### WHAT YOU ARE ASKED TO DO:
Change every "common name" in the data below to "vernacular name", leaving everything else the same.

───── RAW DATA

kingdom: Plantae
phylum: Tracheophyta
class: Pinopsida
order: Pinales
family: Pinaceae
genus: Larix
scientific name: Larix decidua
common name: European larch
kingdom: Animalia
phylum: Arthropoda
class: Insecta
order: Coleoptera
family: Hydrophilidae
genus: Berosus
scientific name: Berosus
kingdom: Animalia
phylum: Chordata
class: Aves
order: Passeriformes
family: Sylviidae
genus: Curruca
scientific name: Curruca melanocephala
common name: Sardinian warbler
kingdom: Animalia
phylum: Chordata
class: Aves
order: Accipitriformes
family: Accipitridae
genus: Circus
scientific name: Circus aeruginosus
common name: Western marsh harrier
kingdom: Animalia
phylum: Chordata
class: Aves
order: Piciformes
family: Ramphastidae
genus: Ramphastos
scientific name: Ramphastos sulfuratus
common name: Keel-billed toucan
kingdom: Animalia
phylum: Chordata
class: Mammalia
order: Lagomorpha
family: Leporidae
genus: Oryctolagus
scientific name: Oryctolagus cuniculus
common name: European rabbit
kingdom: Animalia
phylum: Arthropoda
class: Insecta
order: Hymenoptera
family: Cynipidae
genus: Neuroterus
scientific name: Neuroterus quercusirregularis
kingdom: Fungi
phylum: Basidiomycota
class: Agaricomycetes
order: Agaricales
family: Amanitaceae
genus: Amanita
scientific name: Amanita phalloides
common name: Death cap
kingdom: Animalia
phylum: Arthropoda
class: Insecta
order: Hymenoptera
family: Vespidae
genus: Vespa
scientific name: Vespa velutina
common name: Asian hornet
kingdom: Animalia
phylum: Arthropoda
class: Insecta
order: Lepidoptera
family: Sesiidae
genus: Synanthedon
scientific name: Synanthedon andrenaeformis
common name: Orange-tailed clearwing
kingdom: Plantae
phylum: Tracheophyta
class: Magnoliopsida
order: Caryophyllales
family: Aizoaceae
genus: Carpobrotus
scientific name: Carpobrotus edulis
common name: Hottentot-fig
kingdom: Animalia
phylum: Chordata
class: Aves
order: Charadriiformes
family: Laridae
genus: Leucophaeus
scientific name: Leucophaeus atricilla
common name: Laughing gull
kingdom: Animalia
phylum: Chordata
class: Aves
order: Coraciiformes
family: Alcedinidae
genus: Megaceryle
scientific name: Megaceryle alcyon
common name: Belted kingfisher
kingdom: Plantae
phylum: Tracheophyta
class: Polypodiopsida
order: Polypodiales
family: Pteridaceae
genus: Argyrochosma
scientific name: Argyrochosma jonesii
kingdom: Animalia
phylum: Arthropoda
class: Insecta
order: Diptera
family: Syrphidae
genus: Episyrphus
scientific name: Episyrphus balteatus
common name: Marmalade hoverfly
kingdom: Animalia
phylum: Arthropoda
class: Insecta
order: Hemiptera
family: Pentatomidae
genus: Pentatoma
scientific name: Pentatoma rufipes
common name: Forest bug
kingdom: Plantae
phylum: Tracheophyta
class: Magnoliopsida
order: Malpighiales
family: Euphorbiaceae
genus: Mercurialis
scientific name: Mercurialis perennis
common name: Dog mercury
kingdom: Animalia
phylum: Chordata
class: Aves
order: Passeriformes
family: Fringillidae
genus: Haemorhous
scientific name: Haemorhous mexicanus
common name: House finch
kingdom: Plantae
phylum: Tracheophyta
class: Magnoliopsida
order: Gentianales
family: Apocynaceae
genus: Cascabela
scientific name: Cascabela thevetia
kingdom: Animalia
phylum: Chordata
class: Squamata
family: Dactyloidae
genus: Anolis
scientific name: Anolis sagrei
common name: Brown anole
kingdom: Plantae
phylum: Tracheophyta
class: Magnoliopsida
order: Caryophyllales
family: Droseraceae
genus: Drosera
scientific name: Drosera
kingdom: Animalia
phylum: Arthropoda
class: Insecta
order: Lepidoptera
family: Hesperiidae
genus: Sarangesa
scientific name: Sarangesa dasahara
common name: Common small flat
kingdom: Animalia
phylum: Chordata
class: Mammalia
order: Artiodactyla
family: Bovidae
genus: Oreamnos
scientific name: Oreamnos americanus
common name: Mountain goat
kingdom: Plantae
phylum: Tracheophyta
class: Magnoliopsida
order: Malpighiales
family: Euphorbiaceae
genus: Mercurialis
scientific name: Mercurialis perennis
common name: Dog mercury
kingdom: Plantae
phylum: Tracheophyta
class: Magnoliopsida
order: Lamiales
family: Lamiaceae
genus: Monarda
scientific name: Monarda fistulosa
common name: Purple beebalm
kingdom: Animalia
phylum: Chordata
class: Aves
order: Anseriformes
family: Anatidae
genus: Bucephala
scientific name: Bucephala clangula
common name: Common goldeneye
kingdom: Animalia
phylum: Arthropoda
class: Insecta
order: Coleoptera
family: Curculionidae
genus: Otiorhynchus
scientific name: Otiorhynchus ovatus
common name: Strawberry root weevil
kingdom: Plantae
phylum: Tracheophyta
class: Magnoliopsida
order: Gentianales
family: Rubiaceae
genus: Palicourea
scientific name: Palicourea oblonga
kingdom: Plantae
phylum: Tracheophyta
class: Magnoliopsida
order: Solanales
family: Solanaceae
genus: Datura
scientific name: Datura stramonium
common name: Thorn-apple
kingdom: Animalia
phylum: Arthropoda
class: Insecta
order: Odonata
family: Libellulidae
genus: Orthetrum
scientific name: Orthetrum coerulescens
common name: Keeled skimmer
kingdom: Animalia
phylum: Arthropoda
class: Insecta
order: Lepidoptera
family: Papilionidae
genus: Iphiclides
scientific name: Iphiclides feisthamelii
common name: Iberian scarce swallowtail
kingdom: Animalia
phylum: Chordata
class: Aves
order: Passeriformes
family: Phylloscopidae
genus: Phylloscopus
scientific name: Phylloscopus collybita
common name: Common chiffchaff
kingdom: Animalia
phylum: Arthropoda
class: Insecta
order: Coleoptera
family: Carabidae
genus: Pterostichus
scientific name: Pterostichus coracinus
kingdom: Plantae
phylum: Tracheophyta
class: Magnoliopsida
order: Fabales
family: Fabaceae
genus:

──────────

### RESULT OF THIS TASK:
kingdom: Plantae
phylum: Tracheophyta
class: Pinopsida
order: Pinales
family: Pinaceae
genus: Larix
scientific name: Larix decidua
vernacular name: European larch
kingdom: Animalia
phylum: Arthropoda
class: Insecta
order: Coleoptera
family: Hydrophilidae
genus: Berosus
scientific name: Berosus
kingdom: Animalia
phylum: Chordata
class: Aves
order: Passeriformes
family: Sylviidae
genus: Curruca
scientific name: Curruca melanocephala
vernacular name: Sardinian warbler
kingdom: Animalia
phylum: Chordata
class: Aves
order: Accipitriformes
family: Accipitridae
genus: Circus
scientific name: Circus aeruginosus
vernacular name: Western marsh harrier
kingdom: Animalia
phylum: Chordata
class: Aves
order: Piciformes
family: Ramphastidae
genus: Ramphastos
scientific name: Ramphastos sulfuratus
vernacular name: Keel-billed toucan
kingdom: Animalia
phylum: Chordata
class: Mammalia
order: Lagomorpha
family: Leporidae
genus: Oryctolagus
scientific name: Oryctolagus cuniculus
vernacular name: European rabbit
kingdom: Animalia
phylum: Arthropoda
class: Insecta
order: Hymenoptera
family: Cynipidae
genus: Neuroterus
scientific name: Neuroterus quercusirregularis
kingdom: Fungi
phylum: Basidiomycota
class: Agaricomycetes
order: Agaricales
family: Amanitaceae
genus: Amanita
scientific name: Amanita phalloides
vernacular name: Death cap
kingdom: Animalia
phylum: Arthropoda
class: Insecta
order: Hymenoptera
family: Vespidae
genus: Vespa
scientific name: Vespa velutina
vernacular name: Asian hornet
kingdom: Animalia
phylum: Arthropoda
class: Insecta
order: Lepidoptera
family: Sesiidae
genus: Synanthedon
scientific name: Synanthedon andrenaeformis
vernacular name: Orange-tailed clearwing
kingdom: Plantae
phylum: Tracheophyta
class: Magnoliopsida
order: Caryophyllales
family: Aizoaceae
genus: Carpobrotus
scientific name: Carpobrotus edulis
vernacular name: Hottentot-fig
kingdom: Animalia
phylum: Chordata
class: Aves
order: Charadriiformes
family: Laridae
genus: Leucophaeus
scientific name: Leucophaeus atricilla
vernacular name: Laughing gull
kingdom: Animalia
phylum: Chordata
class: Aves
order: Coraciiformes
family: Alcedinidae
genus: Megaceryle
scientific name: Megaceryle alcyon
vernacular name: Belted kingfisher
kingdom: Plantae
phylum: Tracheophyta
class: Polypodiopsida
order: Polypodiales
family: Pteridaceae
genus: Argyrochosma
scientific name: Argyrochosma jonesii
kingdom: Animalia
phylum: Arthropoda
class: Insecta
order: Diptera
family: Syrphidae
genus: Episyrphus
scientific name: Episyrphus balteatus
vernacular name: Marmalade hoverfly
kingdom: Animalia
phylum: Arthropoda
class: Insecta
order: Hemiptera
family: Pentatomidae
genus: Pentatoma
scientific name: Pentatoma rufipes
vernacular name: Forest bug
kingdom: Plantae
phylum: Tracheophyta
class: Magnoliopsida
order: Malpighiales
family: Euphorbiaceae
genus: Mercurialis
scientific name: Mercurialis perennis
vernacular name: Dog mercury
kingdom: Animalia
phylum: Chordata
class: Aves
order: Passeriformes
family: Fringillidae
genus: Haemorhous
scientific name: Haemorhous mexicanus
vernacular name: House finch
kingdom: Plantae
phylum: Tracheophyta
class: Magnoliopsida
order: Gentianales
family: Apocynaceae
genus: Cascabela
scientific name: Cascabela thevetia
kingdom: Animalia
phylum: Chordata
class: Squamata
family: Dactyloidae
genus: Anolis
scientific name: Anolis sagrei
vernacular name: Brown anole
kingdom: Plantae
phylum: Tracheophyta
class: Magnoliopsida
order: Caryophyllales
family: Droseraceae
genus: Drosera
scientific name: Drosera
kingdom: Animalia
phylum: Arthropoda
class: Insecta
order: Lepidoptera
family: Hesperiidae
genus: Sarangesa
scientific name: Sarangesa dasahara
vernacular name: Common small flat
kingdom: Animalia
phylum: Chordata
class: Mammalia
order: Artiodactyla
family: Bovidae
genus: Oreamnos
scientific name: Oreamnos americanus
vernacular name: Mountain goat
kingdom: Plantae
phylum: Tracheophyta
class: Magnoliopsida
order: Malpighiales
family: Euphorbiaceae
genus: Mercurialis
scientific name: Mercurialis perennis
vernacular name: Dog mercury
kingdom: Plantae
phylum: Tracheophyta
class: Magnoliopsida
order: Lamiales
family: Lamiaceae
genus: Monarda
scientific name: Monarda fistulosa
vernacular name: Purple beebalm
kingdom: Animalia
phylum: Chordata
class: Aves
order: Anseriformes
family: Anatidae
genus: Bucephala
scientific name: Bucephala clangula
vernacular name: Common goldeneye
kingdom: Animalia
phylum: Arthropoda
class: Insecta
order: Coleoptera
family: Curculionidae
genus: Otiorhynchus
scientific name: Otiorhynchus ovatus
vernacular name: Strawberry root weevil
kingdom: Plantae
phylum: Tracheophyta
class: Magnoliopsida
order: Gentianales
family: Rubiaceae
genus: Palicourea
scientific name: Palicourea oblonga
kingdom: Plantae
phylum: Tracheophyta
class: Magnoliopsida
order: Solanales
family: Solanaceae
genus: Datura
scientific name: Datura stramonium
vernacular name: Thorn-apple
kingdom: Animalia
phylum: Arthropoda
class: Insecta
order: Odonata
family: Libellulidae
genus: Orthetrum
scientific name: Orthetrum coerulescens
vernacular name: Keeled skimmer
kingdom: Animalia
phylum: Arthropoda
class: Insecta
order: Lepidoptera
family: Papilionidae
genus: Iphiclides
scientific name: Iphiclides feisthamelii
vernacular name: Iberian scarce swallowtail
kingdom: Animalia
phylum: Chordata
class: Aves
order: Passeriformes
family: Phylloscopidae
genus: Phylloscopus
scientific name: Phylloscopus collybita
vernacular name: Common chiffchaff
kingdom: Animalia
phylum: Arthropoda
class: Insecta
order: Coleoptera
family: Carabidae
genus: Pterostichus
scientific name: Pterostichus coracinus
kingdom: Plantae
phylum: Tracheophyta
class: Magnoliopsida
order: Fabales
family: Fabaceae
genus:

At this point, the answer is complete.